Part of that has been a shift toward group roundtable events and trainings, she said. Attorneys complained during the May 22 meeting that they can no longer get staff on the phone to answer questions, and some said their emails to the office went unanswered. One employee who spoke on the condition of anonymity said staff were told to stop answering contractors’ questions.

“I haven’t told anyone to stop talking to contractors,” Landau said. “I just want every contractor to have the same level of access to support. So that is part of my leadership goal.”

Jim Castle, a longtime Denver defense attorney who has been a vocal critic of Landau, said Monday that roundtables do not offer the confidentiality that contracted attorneys need to have helpful, substantive discussions about their cases.

“Now, really, the problem is the contractors don’t have any resource to talk to confidentially for assistance,” he said. “And that is what the agency is supposed to do.”

He also dismissed Landau’s suggestion that the broad critique of her leadership is a knee-jerk reaction to change.

“None of this was a problem until everybody got to see for nine months what is going on,” he said. “Itap not like people were trying to run her out of town the moment she walked in.”

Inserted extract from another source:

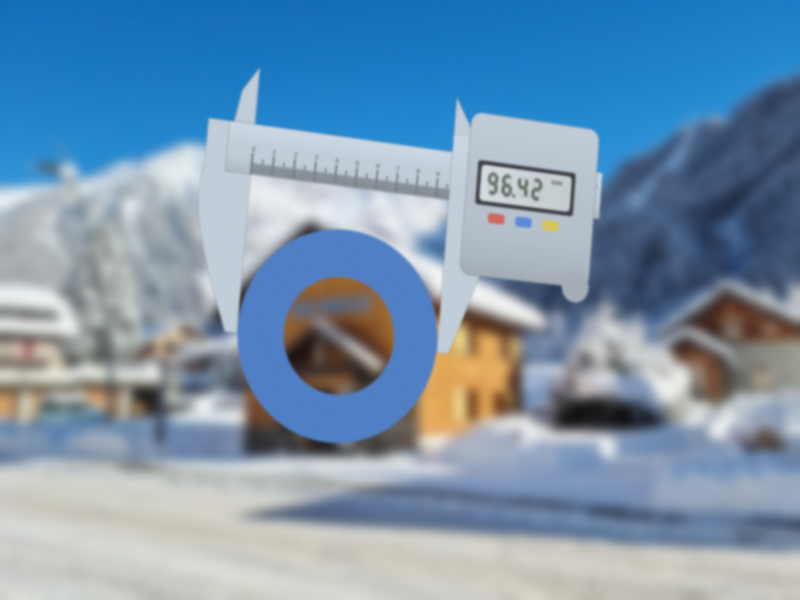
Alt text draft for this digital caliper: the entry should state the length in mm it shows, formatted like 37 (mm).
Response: 96.42 (mm)
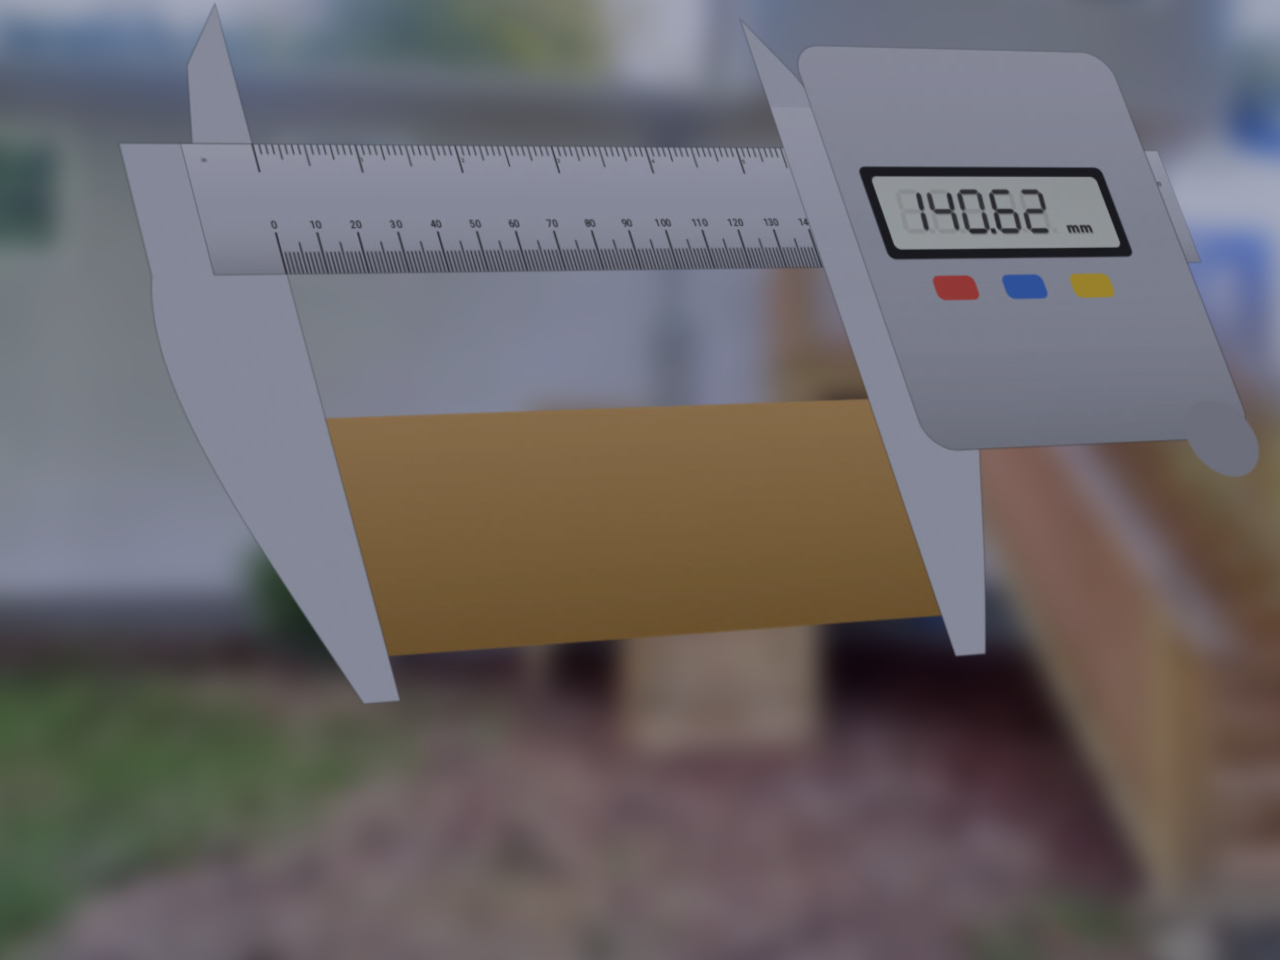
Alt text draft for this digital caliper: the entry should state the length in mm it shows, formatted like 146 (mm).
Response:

Landau also denied staff and contractor complaints that she’s created a culture of fear of retaliation in the office, and denied that the ouster of longtime ADC employee Jonathan Rosen was retaliation. She declined to discuss the specifics of his situation.

“But I will say that I followed legal and HR protocols in every personnel decision I have made,” she said. “And I firmly deny the suggestions that any of my actions have been retaliatory.”

She reiterated a stance she took with the legislature that the office needs to be fiscally responsible while providing constitutionally sound defenses to clients charged with crimes.

“It was clear we needed to make a targeted argument to get every dollar we could for our contractors so they could represent clients,” she said of the budget process. “That was my duty. It is also my duty to make sure we use taxpayer money effectively.”

Landau said that the office is working to overhaul the billing system and said issues with timely payments predate her tenure. Between November and mid-February, 97% of invoices were paid within 30 days, Landau said. She also acknowledged that she splits her time between Colorado and Utah, where her teenage children live, and said that both the commission and hiring staff were aware of her parenting arrangement when she was hired to head the state agency.

“I work remotely and fully when I am there,” she said. “It was negotiated when I accepted the job.”

She added that her “main focus is the work of providing the indigent community with high-quality representation.”

“That’s behind everything I do here,” she said.

The scope of the investigation by the nine-member volunteer commission that oversees the Office of the Alternate Defense Counsel was not immediately clear Monday, nor was it clear whether the commission would conduct the investigation itself or hire an outside investigator. A co-chair of the commission declined to provide more information Monday.

The commission solicited “complaints” in its statement Friday and said it would investigate any complaints received and issue written findings. The timeframe for the investigation was not clear.